Start of Provided records
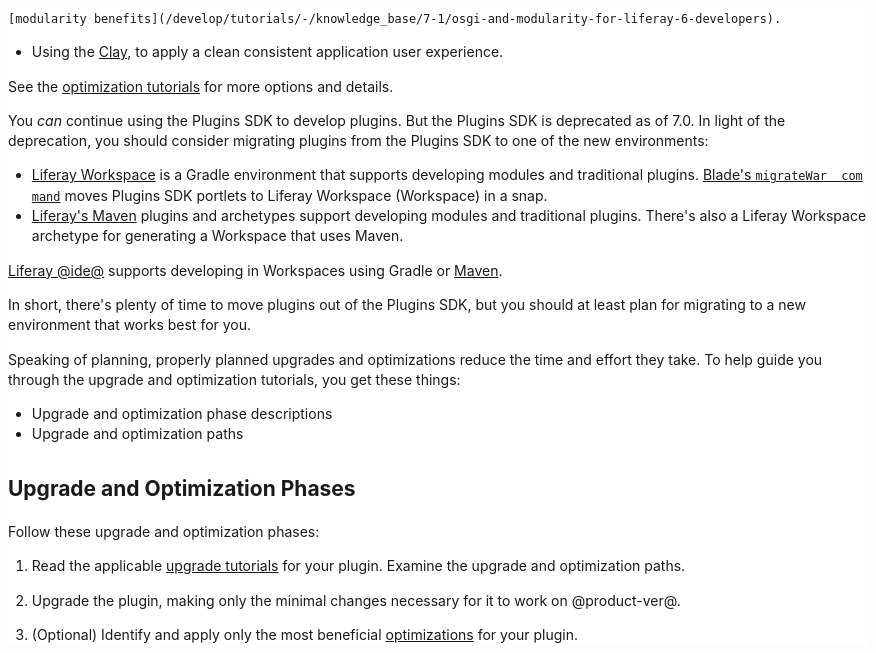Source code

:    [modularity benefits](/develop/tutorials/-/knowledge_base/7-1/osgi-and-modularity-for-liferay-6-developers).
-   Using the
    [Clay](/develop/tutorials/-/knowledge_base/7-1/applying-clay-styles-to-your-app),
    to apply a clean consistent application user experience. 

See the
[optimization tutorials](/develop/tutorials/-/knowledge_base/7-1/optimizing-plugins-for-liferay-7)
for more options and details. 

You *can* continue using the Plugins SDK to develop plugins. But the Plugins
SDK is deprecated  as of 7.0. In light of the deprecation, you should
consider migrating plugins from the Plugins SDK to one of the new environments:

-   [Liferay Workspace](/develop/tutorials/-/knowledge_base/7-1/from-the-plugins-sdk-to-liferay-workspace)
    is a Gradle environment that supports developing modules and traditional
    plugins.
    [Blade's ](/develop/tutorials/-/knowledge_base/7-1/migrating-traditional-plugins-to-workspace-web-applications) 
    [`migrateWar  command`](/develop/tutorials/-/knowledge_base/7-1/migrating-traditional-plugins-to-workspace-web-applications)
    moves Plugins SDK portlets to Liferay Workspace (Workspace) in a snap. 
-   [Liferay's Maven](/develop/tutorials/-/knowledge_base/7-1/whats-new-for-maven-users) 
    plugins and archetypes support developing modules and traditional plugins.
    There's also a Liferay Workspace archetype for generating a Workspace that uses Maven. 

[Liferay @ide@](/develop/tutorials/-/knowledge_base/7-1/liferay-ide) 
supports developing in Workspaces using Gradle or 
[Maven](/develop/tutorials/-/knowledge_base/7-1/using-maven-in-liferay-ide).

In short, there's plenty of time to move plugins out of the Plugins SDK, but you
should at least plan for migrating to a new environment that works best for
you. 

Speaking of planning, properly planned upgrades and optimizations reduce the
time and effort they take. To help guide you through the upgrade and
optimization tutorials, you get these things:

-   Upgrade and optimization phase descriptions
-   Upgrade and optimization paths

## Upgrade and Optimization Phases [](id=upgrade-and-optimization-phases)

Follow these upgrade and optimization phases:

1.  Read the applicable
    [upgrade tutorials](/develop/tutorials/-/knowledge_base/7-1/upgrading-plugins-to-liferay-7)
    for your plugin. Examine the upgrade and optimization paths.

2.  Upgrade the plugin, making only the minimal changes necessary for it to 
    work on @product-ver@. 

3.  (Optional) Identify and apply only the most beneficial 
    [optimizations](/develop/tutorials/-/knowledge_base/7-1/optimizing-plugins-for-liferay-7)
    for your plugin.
End of Provided records
▸ Task to carry out
Rewrite the rows above, replacing each instance of "Liferay Workspace" with "Liferay Dev Workspace" and keeping everything else unchanged. Leave the pictures out of your answer.

▸ Response below
Source code

:    [modularity benefits](/develop/tutorials/-/knowledge_base/7-1/osgi-and-modularity-for-liferay-6-developers).
-   Using the
    [Clay](/develop/tutorials/-/knowledge_base/7-1/applying-clay-styles-to-your-app),
    to apply a clean consistent application user experience. 

See the
[optimization tutorials](/develop/tutorials/-/knowledge_base/7-1/optimizing-plugins-for-liferay-7)
for more options and details. 

You *can* continue using the Plugins SDK to develop plugins. But the Plugins
SDK is deprecated  as of 7.0. In light of the deprecation, you should
consider migrating plugins from the Plugins SDK to one of the new environments:

-   [Liferay Dev Workspace](/develop/tutorials/-/knowledge_base/7-1/from-the-plugins-sdk-to-liferay-workspace)
    is a Gradle environment that supports developing modules and traditional
    plugins.
    [Blade's ](/develop/tutorials/-/knowledge_base/7-1/migrating-traditional-plugins-to-workspace-web-applications) 
    [`migrateWar  command`](/develop/tutorials/-/knowledge_base/7-1/migrating-traditional-plugins-to-workspace-web-applications)
    moves Plugins SDK portlets to Liferay Dev Workspace (Workspace) in a snap. 
-   [Liferay's Maven](/develop/tutorials/-/knowledge_base/7-1/whats-new-for-maven-users) 
    plugins and archetypes support developing modules and traditional plugins.
    There's also a Liferay Dev Workspace archetype for generating a Workspace that uses Maven. 

[Liferay @ide@](/develop/tutorials/-/knowledge_base/7-1/liferay-ide) 
supports developing in Workspaces using Gradle or 
[Maven](/develop/tutorials/-/knowledge_base/7-1/using-maven-in-liferay-ide).

In short, there's plenty of time to move plugins out of the Plugins SDK, but you
should at least plan for migrating to a new environment that works best for
you. 

Speaking of planning, properly planned upgrades and optimizations reduce the
time and effort they take. To help guide you through the upgrade and
optimization tutorials, you get these things:

-   Upgrade and optimization phase descriptions
-   Upgrade and optimization paths

## Upgrade and Optimization Phases [](id=upgrade-and-optimization-phases)

Follow these upgrade and optimization phases:

1.  Read the applicable
    [upgrade tutorials](/develop/tutorials/-/knowledge_base/7-1/upgrading-plugins-to-liferay-7)
    for your plugin. Examine the upgrade and optimization paths.

2.  Upgrade the plugin, making only the minimal changes necessary for it to 
    work on @product-ver@. 

3.  (Optional) Identify and apply only the most beneficial 
    [optimizations](/develop/tutorials/-/knowledge_base/7-1/optimizing-plugins-for-liferay-7)
    for your plugin.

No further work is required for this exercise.